### [PROBLEM STATEMENT]
In the interview about Akira Ifukube's music, reproduce the passage that begins at the words "I would say" and stops after "in his concert music.".

Homenick: Ifukube’s concert work shares plenty of similarities with his film music. You get the big sound, the bombast, the irregular time signatures and the audacious percussion. And, sometime, you get even more of that in the concert pieces. His ballet Salome from 1948 is a great example of that. In the closing moments of this ballet score, which is based on a biblical story from the New Testament, King Herod orders his guards to seize and kill his daughter Salome. The music that Ifukube wrote for this scene is blisteringly intense and even savage, barbarous. It’s quite breathtaking. A true thrill to hear. His concert work is also no stranger to the hauntingly beautiful melodies that Ifukube was wont to write in his films like Godzilla on the Ocean Floor cue from Godzilla (1954) and The Sacred Fountain from Mothra vs. Godzilla (1964).

I would say his concert music is different in the sense that it almost always seems more refined or thought out. You can clearly tell that the composer put more effort and consideration into his concert music. And this is because he did indeed prefer writing music for the concert hall. He thought of himself first and foremost a concert composer. Yes, he did like scoring films and he was quite obviously good at it, but I think that he more often than not saw film scoring as a means to a financial end. He made a lot of money scoring films and this financial security gave him the luxury of being able to write his concert scores. His best work, in my opinion, is definitely to be found in his concert music.

Akira Ifukube's Rachals piano
Akira Ifukube's Rachals piano

Galvan: Most Ifukube fans in the United States are primarily familiar with his film work as opposed to his classical work. Based on your research, would you say this is also true in Japan?

Homenick: Yes, in Japan his best-known music is definitely related to film. While Akira Ifukube may not be a household name in Japan, I think it’s safe to say that everyone there knows his Godzilla music. Whenever his name is mentioned in the media, he is always labeled as “The Godzilla Composer” or “The Composer of the Godzilla Theme.” When he passed away in Japan, the stories about his death on Japanese TV were necessarily accompanied by the Godzilla theme. This is how people there know him even if they do not know his name.

Ifukube often lamented that people knew his film music much better than any of his concert scores. He once said that he might work on a film score for several weeks and everyone will remember that, but nobody knows about the concert score that he labored over for two years.

Galvan: If someone approached you and said they were interested in checking out Ifukube’s concert works, where would you recommend they start?

Homenick: I’d recommend the following works: Japanese Rhapsody (1935), Symphony Concertante for Piano and Orchestra (1941), Ballata Sinfonica (1943), Salome (1948) and Ritmica Ostinata for Piano and Orchestra (1961). These are only five; I could have picked more, but these tend to be pretty raucous pieces. Therefore, I think that they make great transitions for people who love the big sound of his kaiju music — you will certainly find more of that big sound within these works. And the nice thing is that each of the pieces that I just mentioned can be found on YouTube. You have no excuse not to check these pieces of music out!

### [RECORDED DATA]

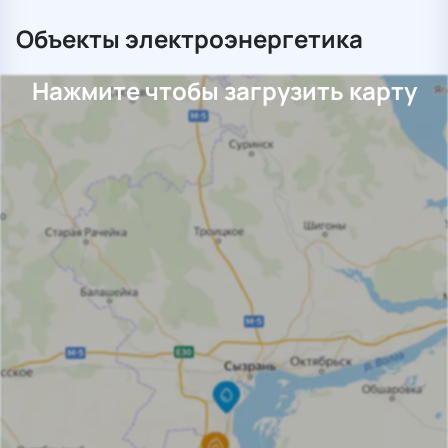
Объекты электроэнергетика
Нажмите чтобы загрузить карту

### [WRITTEN SOLUTION]
I would say his concert music is different in the sense that it almost always seems more refined or thought out. You can clearly tell that the composer put more effort and consideration into his concert music. And this is because he did indeed prefer writing music for the concert hall. He thought of himself first and foremost a concert composer. Yes, he did like scoring films and he was quite obviously good at it, but I think that he more often than not saw film scoring as a means to a financial end. He made a lot of money scoring films and this financial security gave him the luxury of being able to write his concert scores. His best work, in my opinion, is definitely to be found in his concert music.